# Beautiful Backwoods Century in Cartersville, GA: 15 Sept



## tuck (Oct 4, 2011)

Okay. Who's going besides muhself? 

This will be #12 for me this year.


----------



## cyclingsivells (Aug 1, 2012)

I believe that would be the Beautiful BACKROADS Century and we are bringing a group up to ride it for about the 6th time. Great ride. Lives up to its name.


----------



## Newnan3 (Jul 8, 2011)

My friend and I will be riding it. First time for both of us.....


----------



## tuck (Oct 4, 2011)

cyclingsivells said:


> I believe that would be the Beautiful BACKROADS Century and we are bringing a group up to ride it for about the 6th time. Great ride. Lives up to its name.


I stand corrected.

Backwoods describes the area nicely as well, however.


----------



## tuck (Oct 4, 2011)

Got muh VIP parking pass today. :thumbsup:


----------



## Newnan3 (Jul 8, 2011)

Whats the deal with VIP parking ? 

Is parking a pain??


----------



## tuck (Oct 4, 2011)

Honestly, I dunno. 

I don't remember even buying a VIP pass, but apparently I did, because I gotz the email wif it yesterday. 

Hey. If it gets me a few feet closer to the fun, then I'm all for it. I'm lazy.


----------



## Newnan3 (Jul 8, 2011)

tuck said:


> Honestly, I dunno.
> 
> I don't remember even buying a VIP pass, but apparently I did, because I gotz the email wif it yesterday.
> 
> Hey. If it gets me a few feet closer to the fun, then I'm all for it. I'm lazy.


Lazy? Yet youre pedaling a bike 100 miles!? Lolz


----------



## tuck (Oct 4, 2011)

Newnan3 said:


> Lazy? Yet youre pedaling a bike 100 miles!? Lolz



:ciappa:


----------



## tuck (Oct 4, 2011)

EXCELLENT ride this last Saturday. Will definately be putting the Backroads Century on my list of centuries to do for sure next season. :thumbsup:

And word to the wise about the VIP parking: Yes. Do it. It's worth the extra beans to park up next to the activities and such. The poor bastards who didn't VIP were parked in the next county it seemed. :ciappa:

Weather was PERFECT. Great course, although it was a bit crammed with turns at some point.

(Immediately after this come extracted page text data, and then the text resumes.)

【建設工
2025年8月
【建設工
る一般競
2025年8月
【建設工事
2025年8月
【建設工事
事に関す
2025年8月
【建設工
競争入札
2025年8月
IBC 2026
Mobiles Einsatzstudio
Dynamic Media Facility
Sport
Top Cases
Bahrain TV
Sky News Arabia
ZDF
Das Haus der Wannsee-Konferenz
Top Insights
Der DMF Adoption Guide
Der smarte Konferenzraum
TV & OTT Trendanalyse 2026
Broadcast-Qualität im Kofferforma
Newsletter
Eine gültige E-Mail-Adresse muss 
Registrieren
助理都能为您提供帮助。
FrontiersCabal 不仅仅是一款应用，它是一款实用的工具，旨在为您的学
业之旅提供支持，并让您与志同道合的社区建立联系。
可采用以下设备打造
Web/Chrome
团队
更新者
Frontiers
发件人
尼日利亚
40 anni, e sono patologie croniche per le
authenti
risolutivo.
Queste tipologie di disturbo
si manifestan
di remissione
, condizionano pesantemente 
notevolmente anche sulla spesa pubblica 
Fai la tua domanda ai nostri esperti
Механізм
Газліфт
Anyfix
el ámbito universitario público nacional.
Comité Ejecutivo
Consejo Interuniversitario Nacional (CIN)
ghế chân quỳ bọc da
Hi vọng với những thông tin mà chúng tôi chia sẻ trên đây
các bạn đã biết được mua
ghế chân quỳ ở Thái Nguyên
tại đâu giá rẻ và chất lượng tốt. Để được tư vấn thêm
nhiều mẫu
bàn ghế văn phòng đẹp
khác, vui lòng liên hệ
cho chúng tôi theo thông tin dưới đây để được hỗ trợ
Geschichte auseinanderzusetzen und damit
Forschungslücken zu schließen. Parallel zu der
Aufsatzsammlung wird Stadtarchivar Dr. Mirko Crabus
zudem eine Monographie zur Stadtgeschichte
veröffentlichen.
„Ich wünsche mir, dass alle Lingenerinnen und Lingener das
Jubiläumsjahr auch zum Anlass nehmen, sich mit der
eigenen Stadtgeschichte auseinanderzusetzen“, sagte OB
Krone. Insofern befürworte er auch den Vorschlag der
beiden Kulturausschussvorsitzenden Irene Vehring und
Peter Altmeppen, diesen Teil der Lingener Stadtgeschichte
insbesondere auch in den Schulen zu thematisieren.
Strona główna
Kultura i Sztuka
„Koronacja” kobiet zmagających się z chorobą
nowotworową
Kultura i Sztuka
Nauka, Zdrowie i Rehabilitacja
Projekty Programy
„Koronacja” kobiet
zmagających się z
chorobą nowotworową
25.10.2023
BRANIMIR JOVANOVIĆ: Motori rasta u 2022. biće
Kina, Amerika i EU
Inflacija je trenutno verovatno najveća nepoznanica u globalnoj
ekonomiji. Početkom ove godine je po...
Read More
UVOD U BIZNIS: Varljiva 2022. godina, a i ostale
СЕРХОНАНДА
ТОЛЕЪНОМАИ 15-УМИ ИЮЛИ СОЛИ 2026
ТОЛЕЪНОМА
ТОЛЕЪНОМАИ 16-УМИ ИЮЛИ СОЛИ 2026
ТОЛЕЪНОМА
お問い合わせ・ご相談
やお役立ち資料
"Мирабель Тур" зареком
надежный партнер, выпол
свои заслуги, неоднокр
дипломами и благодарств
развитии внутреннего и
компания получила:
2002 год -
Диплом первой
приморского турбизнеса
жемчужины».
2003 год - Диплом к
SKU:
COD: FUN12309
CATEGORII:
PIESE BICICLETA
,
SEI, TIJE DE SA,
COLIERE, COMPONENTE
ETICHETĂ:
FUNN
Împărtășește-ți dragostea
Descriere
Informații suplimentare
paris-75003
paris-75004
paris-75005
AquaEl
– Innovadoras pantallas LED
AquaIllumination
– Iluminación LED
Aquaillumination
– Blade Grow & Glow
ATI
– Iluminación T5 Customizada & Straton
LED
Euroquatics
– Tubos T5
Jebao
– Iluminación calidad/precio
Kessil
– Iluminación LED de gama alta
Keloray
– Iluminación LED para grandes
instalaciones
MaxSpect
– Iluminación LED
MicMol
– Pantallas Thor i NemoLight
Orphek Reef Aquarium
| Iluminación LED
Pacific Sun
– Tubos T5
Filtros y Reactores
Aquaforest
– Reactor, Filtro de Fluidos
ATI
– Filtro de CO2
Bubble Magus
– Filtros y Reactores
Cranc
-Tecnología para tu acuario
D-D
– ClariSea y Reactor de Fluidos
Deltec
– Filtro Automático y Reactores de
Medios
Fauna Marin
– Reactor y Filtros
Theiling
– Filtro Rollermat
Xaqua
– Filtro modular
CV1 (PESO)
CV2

Great quality T-Shirt as well. Not cheap POS like some of the centuries I've done this year.


----------



## Newnan3 (Jul 8, 2011)

tuck said:


> EXCELLENT ride this last Saturday. Will definately be putting the Backroads Century on my list of centuries to do for sure next season. :thumbsup:
> 
> And word to the wise about the VIP parking: Yes. Do it. It's worth the extra beans to park up next to the activities and such. The poor bastards who didn't VIP were parked in the next county it seemed. :ciappa:
> 
> ...


Hey I was one of the poor bastids in the next county....But I added those miles to what I rode that day:thumbsup:


----------